Every line below from the one containing "Funds provided by donors" through the one containing "The application of" must be transcribed exactly. Omit all lines outside that stretch.

[Collection entries]
*** Begin section ***

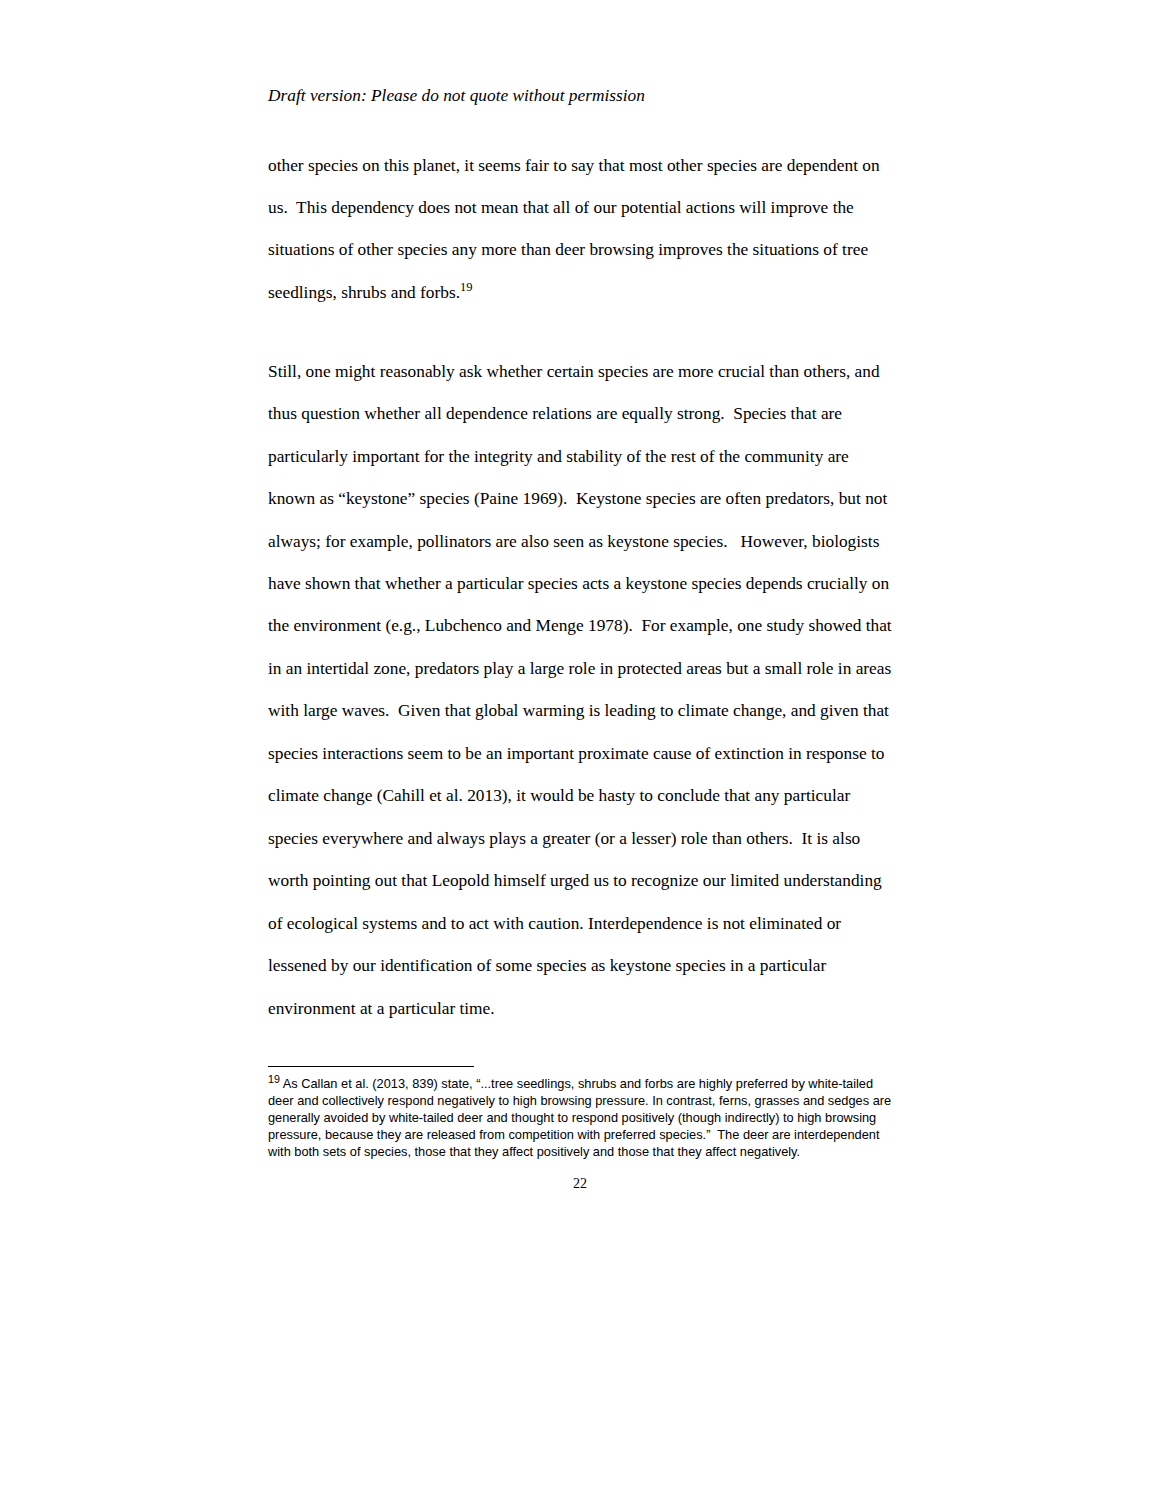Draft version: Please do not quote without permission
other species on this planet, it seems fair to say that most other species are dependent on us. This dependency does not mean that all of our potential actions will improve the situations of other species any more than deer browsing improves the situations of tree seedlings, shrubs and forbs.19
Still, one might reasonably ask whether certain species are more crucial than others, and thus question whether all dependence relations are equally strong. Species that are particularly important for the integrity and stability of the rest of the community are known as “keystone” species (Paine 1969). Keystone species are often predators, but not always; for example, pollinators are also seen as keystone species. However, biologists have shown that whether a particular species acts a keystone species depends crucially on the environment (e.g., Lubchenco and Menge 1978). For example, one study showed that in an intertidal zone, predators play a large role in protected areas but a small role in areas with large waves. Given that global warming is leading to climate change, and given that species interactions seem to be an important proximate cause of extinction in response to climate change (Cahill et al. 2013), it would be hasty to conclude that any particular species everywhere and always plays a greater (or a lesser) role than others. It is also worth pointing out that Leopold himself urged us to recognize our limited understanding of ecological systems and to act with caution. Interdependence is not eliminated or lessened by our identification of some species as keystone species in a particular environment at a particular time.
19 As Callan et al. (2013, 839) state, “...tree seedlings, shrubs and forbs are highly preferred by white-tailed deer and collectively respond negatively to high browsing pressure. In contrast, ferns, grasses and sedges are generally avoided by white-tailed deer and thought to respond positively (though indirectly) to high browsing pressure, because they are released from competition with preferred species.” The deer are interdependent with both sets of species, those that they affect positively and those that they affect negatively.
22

*** End section ***
*** Begin section ***

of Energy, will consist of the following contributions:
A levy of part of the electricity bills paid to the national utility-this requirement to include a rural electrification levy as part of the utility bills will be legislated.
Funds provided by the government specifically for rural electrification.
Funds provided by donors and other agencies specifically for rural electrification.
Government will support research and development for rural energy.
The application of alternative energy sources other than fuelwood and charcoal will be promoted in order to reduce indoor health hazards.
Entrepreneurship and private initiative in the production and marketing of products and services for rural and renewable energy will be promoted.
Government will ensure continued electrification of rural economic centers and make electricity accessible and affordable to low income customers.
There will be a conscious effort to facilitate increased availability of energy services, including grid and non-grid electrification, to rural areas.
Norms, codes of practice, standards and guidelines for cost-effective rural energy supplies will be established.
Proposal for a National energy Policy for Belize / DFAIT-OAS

*** End section ***

### Problem solution
Funds provided by donors and other agencies specifically for rural electrification.
Government will support research and development for rural energy.
The application of alternative energy sources other than fuelwood and charcoal will be promoted in order to reduce indoor health hazards.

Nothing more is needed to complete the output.